◆ **Recorded information**
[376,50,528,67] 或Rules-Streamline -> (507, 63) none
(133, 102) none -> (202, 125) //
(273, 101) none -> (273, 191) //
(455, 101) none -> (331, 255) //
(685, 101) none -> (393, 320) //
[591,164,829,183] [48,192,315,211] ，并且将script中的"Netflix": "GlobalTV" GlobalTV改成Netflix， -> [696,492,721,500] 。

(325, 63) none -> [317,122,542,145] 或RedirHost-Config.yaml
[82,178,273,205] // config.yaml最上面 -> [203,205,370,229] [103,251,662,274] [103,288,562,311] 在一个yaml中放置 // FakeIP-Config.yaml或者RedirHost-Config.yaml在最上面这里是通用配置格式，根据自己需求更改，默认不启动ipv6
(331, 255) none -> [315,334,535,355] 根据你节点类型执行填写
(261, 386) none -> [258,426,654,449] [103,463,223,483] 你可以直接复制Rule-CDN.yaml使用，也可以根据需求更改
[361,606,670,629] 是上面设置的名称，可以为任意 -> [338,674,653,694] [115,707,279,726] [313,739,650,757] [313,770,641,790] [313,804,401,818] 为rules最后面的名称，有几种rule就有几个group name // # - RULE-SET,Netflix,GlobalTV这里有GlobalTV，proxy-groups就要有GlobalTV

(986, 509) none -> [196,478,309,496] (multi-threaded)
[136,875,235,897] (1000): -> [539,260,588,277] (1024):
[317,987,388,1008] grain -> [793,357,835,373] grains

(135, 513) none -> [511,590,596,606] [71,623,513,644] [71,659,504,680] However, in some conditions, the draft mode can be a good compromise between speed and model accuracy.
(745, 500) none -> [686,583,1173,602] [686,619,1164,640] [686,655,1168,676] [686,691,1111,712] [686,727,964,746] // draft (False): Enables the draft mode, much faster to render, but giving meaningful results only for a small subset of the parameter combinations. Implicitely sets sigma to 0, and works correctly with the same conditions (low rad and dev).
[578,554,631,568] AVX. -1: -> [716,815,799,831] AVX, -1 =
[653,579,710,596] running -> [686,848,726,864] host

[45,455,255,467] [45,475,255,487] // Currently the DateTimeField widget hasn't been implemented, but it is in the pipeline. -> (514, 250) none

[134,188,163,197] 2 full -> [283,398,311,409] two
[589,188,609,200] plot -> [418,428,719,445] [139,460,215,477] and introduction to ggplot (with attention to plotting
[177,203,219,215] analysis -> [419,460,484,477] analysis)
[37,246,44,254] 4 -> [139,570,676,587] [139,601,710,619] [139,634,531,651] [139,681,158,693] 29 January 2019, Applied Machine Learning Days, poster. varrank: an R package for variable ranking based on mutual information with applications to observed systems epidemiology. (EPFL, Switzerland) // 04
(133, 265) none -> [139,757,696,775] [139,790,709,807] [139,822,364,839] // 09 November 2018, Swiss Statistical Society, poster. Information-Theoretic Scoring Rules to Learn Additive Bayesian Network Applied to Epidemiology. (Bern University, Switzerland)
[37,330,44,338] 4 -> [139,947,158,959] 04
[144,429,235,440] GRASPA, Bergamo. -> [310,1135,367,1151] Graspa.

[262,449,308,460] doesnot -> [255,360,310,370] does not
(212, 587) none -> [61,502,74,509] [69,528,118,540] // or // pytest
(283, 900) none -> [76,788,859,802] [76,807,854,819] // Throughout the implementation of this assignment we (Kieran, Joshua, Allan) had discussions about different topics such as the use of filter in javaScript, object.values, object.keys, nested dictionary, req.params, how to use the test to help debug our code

◆ **Work instruction**
Starting from the records above, copy each line where the string "Config" is found.

◆ **Response to this task**
(325, 63) none -> [317,122,542,145] 或RedirHost-Config.yaml
[82,178,273,205] // config.yaml最上面 -> [203,205,370,229] [103,251,662,274] [103,288,562,311] 在一个yaml中放置 // FakeIP-Config.yaml或者RedirHost-Config.yaml在最上面这里是通用配置格式，根据自己需求更改，默认不启动ipv6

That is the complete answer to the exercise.